# Instructions for the task
Output only the lines below from the one containing "M469,237L474,241L724,265L735,262" to the one containing "M462,1446L484,1184L495,1033L525,693", exactly as written, both ends kept.

START Source data

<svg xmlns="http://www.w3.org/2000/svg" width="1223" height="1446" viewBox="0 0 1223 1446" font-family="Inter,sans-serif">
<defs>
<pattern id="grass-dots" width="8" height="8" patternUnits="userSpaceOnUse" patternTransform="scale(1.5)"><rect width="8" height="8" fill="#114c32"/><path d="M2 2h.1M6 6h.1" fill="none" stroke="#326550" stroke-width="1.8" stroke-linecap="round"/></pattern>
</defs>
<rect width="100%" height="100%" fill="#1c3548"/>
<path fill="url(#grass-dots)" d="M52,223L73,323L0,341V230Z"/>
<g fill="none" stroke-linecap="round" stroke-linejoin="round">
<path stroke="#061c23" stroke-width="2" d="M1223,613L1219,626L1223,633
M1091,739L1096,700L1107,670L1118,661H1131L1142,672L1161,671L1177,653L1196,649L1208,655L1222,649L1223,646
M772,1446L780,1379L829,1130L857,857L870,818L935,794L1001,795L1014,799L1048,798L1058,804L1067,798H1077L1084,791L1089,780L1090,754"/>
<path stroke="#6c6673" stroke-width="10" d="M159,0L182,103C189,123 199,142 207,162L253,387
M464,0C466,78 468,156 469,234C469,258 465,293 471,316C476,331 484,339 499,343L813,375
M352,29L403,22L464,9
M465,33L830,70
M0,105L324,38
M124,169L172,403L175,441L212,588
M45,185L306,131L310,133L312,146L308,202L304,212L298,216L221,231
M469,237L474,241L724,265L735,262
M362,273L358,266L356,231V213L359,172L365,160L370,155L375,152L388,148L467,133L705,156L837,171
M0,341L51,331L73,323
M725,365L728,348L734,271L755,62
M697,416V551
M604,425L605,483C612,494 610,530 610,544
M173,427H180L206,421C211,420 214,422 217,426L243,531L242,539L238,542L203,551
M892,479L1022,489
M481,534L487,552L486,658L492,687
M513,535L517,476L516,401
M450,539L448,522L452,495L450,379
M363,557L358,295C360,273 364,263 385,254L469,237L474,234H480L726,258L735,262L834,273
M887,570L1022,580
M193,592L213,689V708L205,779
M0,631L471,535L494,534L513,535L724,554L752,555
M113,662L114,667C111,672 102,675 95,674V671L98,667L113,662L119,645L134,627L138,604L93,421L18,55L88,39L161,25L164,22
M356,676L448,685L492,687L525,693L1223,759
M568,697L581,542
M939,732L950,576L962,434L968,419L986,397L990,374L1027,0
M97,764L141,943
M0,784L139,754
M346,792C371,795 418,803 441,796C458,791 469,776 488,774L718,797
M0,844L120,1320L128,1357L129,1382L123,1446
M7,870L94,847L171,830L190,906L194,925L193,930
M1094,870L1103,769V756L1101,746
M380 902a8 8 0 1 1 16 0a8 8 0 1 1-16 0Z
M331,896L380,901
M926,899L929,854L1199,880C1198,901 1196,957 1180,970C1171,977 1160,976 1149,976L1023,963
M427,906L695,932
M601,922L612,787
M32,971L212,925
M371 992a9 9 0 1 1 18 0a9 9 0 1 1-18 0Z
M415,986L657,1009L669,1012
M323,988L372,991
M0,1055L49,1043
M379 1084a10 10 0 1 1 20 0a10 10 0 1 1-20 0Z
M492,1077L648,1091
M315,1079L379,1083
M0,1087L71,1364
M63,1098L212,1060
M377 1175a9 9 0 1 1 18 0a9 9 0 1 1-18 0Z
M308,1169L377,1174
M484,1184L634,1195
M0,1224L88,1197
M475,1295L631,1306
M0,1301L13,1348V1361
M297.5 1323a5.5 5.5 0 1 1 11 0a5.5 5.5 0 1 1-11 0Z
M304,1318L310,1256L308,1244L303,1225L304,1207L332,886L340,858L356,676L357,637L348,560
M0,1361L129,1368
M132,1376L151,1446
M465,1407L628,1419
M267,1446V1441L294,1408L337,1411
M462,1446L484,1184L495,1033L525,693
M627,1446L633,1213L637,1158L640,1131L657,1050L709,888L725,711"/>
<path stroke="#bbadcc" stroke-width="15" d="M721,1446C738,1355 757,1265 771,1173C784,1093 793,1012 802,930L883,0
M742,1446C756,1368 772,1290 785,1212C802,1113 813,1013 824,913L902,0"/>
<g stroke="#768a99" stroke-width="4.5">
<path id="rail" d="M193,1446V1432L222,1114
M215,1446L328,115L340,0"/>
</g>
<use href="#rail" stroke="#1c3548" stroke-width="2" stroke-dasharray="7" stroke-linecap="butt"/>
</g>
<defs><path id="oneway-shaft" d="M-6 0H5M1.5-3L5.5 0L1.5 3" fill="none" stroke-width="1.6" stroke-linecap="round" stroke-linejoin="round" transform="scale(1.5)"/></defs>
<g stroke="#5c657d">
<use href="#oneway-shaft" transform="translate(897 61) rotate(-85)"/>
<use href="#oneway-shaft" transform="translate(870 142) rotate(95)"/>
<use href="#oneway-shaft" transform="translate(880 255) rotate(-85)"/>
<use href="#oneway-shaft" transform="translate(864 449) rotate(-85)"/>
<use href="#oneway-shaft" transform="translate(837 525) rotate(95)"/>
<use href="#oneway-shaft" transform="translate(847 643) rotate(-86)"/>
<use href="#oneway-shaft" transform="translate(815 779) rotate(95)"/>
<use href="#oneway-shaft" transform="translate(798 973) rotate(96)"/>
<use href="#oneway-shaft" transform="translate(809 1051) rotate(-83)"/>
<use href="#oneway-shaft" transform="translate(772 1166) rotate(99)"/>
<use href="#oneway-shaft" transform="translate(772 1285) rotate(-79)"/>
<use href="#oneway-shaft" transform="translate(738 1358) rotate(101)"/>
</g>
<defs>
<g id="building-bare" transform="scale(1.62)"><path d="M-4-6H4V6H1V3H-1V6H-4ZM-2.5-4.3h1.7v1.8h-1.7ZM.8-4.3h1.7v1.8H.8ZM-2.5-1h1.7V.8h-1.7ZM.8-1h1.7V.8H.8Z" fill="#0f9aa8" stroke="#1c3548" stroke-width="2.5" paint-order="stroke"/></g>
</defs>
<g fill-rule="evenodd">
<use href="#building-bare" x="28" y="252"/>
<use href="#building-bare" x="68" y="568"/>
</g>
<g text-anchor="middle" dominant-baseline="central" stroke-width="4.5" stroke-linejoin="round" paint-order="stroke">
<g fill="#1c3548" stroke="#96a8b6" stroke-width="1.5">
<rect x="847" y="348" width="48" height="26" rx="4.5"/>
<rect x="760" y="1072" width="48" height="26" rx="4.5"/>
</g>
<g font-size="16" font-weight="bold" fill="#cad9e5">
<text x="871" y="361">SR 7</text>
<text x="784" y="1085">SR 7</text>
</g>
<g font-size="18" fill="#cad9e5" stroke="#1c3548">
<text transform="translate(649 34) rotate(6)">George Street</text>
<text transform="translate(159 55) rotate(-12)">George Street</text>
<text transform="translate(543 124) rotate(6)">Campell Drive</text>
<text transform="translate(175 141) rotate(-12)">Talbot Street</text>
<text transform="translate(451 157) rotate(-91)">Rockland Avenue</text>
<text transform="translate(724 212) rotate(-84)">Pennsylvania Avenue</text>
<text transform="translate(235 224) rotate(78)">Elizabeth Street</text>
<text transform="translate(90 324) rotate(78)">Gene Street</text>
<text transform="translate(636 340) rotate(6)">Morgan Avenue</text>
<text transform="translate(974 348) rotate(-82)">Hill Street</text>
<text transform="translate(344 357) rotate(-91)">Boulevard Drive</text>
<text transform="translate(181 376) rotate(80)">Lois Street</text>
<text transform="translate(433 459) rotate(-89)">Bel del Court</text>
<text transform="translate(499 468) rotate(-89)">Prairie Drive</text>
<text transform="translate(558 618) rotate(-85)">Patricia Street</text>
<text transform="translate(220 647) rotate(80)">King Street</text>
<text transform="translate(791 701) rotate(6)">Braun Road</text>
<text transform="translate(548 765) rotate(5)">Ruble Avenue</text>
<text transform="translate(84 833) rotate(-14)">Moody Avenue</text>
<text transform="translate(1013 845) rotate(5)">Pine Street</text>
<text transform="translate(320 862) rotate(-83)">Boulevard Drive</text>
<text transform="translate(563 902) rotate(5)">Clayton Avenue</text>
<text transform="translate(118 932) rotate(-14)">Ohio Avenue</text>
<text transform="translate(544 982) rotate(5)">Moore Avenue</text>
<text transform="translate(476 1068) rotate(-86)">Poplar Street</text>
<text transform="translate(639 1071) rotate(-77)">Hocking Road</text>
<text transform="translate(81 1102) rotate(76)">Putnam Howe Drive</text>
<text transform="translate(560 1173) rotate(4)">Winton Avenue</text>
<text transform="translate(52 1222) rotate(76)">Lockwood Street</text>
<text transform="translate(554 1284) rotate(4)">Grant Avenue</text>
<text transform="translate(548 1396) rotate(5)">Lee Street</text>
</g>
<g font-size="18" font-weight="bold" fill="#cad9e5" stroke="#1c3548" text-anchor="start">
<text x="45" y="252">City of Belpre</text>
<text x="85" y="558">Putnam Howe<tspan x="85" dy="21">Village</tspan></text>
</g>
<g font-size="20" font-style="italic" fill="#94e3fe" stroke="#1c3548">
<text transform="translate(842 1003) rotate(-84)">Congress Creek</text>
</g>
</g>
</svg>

END Source data

# Exercise result
M469,237L474,241L724,265L735,262
M362,273L358,266L356,231V213L359,172L365,160L370,155L375,152L388,148L467,133L705,156L837,171
M0,341L51,331L73,323
M725,365L728,348L734,271L755,62
M697,416V551
M604,425L605,483C612,494 610,530 610,544
M173,427H180L206,421C211,420 214,422 217,426L243,531L242,539L238,542L203,551
M892,479L1022,489
M481,534L487,552L486,658L492,687
M513,535L517,476L516,401
M450,539L448,522L452,495L450,379
M363,557L358,295C360,273 364,263 385,254L469,237L474,234H480L726,258L735,262L834,273
M887,570L1022,580
M193,592L213,689V708L205,779
M0,631L471,535L494,534L513,535L724,554L752,555
M113,662L114,667C111,672 102,675 95,674V671L98,667L113,662L119,645L134,627L138,604L93,421L18,55L88,39L161,25L164,22
M356,676L448,685L492,687L525,693L1223,759
M568,697L581,542
M939,732L950,576L962,434L968,419L986,397L990,374L1027,0
M97,764L141,943
M0,784L139,754
M346,792C371,795 418,803 441,796C458,791 469,776 488,774L718,797
M0,844L120,1320L128,1357L129,1382L123,1446
M7,870L94,847L171,830L190,906L194,925L193,930
M1094,870L1103,769V756L1101,746
M380 902a8 8 0 1 1 16 0a8 8 0 1 1-16 0Z
M331,896L380,901
M926,899L929,854L1199,880C1198,901 1196,957 1180,970C1171,977 1160,976 1149,976L1023,963
M427,906L695,932
M601,922L612,787
M32,971L212,925
M371 992a9 9 0 1 1 18 0a9 9 0 1 1-18 0Z
M415,986L657,1009L669,1012
M323,988L372,991
M0,1055L49,1043
M379 1084a10 10 0 1 1 20 0a10 10 0 1 1-20 0Z
M492,1077L648,1091
M315,1079L379,1083
M0,1087L71,1364
M63,1098L212,1060
M377 1175a9 9 0 1 1 18 0a9 9 0 1 1-18 0Z
M308,1169L377,1174
M484,1184L634,1195
M0,1224L88,1197
M475,1295L631,1306
M0,1301L13,1348V1361
M297.5 1323a5.5 5.5 0 1 1 11 0a5.5 5.5 0 1 1-11 0Z
M304,1318L310,1256L308,1244L303,1225L304,1207L332,886L340,858L356,676L357,637L348,560
M0,1361L129,1368
M132,1376L151,1446
M465,1407L628,1419
M267,1446V1441L294,1408L337,1411
M462,1446L484,1184L495,1033L525,693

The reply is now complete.